• [Stored data entries]:
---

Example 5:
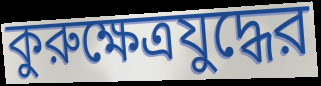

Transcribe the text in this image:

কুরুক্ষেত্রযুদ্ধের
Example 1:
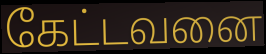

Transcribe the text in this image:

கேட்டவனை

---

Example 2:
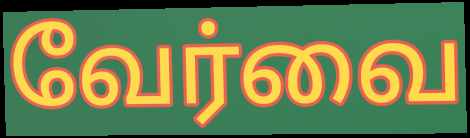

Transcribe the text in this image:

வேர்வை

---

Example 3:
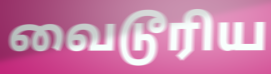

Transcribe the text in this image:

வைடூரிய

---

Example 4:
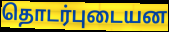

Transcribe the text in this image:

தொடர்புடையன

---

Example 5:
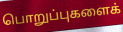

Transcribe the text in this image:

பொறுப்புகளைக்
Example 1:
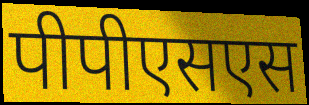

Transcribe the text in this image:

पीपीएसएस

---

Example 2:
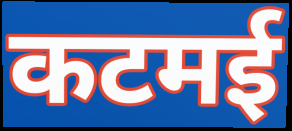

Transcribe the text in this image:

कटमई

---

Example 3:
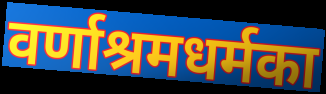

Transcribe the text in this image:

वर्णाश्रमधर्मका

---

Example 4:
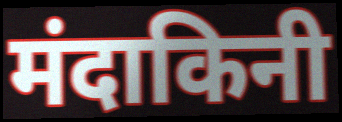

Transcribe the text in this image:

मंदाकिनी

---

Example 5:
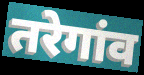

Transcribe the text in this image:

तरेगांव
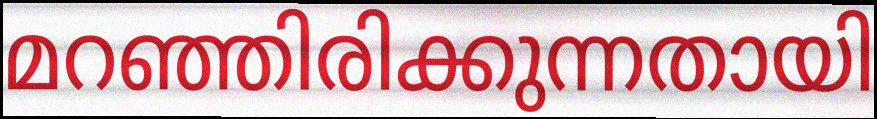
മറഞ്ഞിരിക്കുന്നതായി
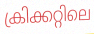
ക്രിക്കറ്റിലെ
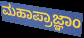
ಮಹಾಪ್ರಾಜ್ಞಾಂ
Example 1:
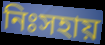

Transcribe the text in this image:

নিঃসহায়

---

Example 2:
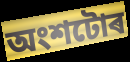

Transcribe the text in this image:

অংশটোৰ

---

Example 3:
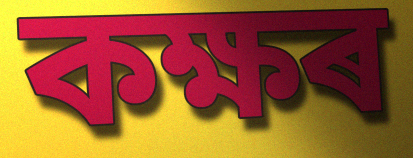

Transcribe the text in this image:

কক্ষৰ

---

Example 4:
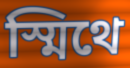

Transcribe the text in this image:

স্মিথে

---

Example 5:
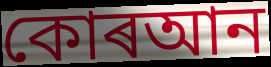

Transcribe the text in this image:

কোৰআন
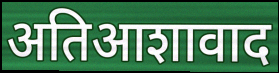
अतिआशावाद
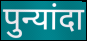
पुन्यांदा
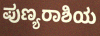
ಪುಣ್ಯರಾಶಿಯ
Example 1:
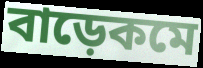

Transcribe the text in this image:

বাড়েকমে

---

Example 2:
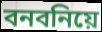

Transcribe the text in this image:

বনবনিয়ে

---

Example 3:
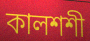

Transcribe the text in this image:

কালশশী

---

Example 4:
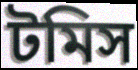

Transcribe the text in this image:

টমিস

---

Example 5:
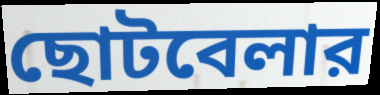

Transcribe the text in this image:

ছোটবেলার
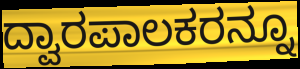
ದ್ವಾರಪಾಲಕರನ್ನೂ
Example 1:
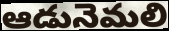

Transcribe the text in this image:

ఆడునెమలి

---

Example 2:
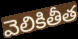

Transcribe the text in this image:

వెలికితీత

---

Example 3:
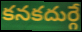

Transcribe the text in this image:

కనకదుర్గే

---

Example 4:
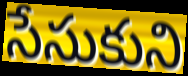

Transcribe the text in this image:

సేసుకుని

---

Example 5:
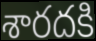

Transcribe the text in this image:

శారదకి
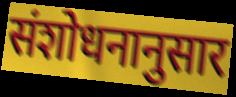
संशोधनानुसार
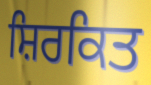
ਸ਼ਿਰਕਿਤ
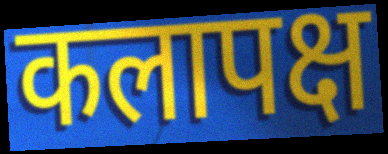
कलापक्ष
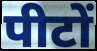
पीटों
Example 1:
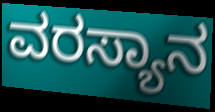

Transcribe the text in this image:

• [Instructions for the task]: Return each entry exactly as given. Leave the images out.

• [The answer]:
---

Example 5:

Transcribe the text in this image:

কুরুক্ষেত্রযুদ্ধের
Example 1:

Transcribe the text in this image:

கேட்டவனை

---

Example 2:

Transcribe the text in this image:

வேர்வை

---

Example 3:

Transcribe the text in this image:

வைடூரிய

---

Example 4:

Transcribe the text in this image:

தொடர்புடையன

---

Example 5:

Transcribe the text in this image:

பொறுப்புகளைக்
Example 1:

Transcribe the text in this image:

पीपीएसएस

---

Example 2:

Transcribe the text in this image:

कटमई

---

Example 3:

Transcribe the text in this image:

वर्णाश्रमधर्मका

---

Example 4:

Transcribe the text in this image:

मंदाकिनी

---

Example 5:

Transcribe the text in this image:

तरेगांव
മറഞ്ഞിരിക്കുന്നതായി
ക്രിക്കറ്റിലെ
ಮಹಾಪ್ರಾಜ್ಞಾಂ
Example 1:

Transcribe the text in this image:

নিঃসহায়

---

Example 2:

Transcribe the text in this image:

অংশটোৰ

---

Example 3:

Transcribe the text in this image:

কক্ষৰ

---

Example 4:

Transcribe the text in this image:

স্মিথে

---

Example 5:

Transcribe the text in this image:

কোৰআন
अतिआशावाद
पुन्यांदा
ಪುಣ್ಯರಾಶಿಯ
Example 1:

Transcribe the text in this image:

বাড়েকমে

---

Example 2:

Transcribe the text in this image:

বনবনিয়ে

---

Example 3:

Transcribe the text in this image:

কালশশী

---

Example 4:

Transcribe the text in this image:

টমিস

---

Example 5:

Transcribe the text in this image:

ছোটবেলার
ದ್ವಾರಪಾಲಕರನ್ನೂ
Example 1:

Transcribe the text in this image:

ఆడునెమలి

---

Example 2:

Transcribe the text in this image:

వెలికితీత

---

Example 3:

Transcribe the text in this image:

కనకదుర్గే

---

Example 4:

Transcribe the text in this image:

సేసుకుని

---

Example 5:

Transcribe the text in this image:

శారదకి
संशोधनानुसार
ਸ਼ਿਰਕਿਤ
कलापक्ष
पीटों
Example 1:

Transcribe the text in this image:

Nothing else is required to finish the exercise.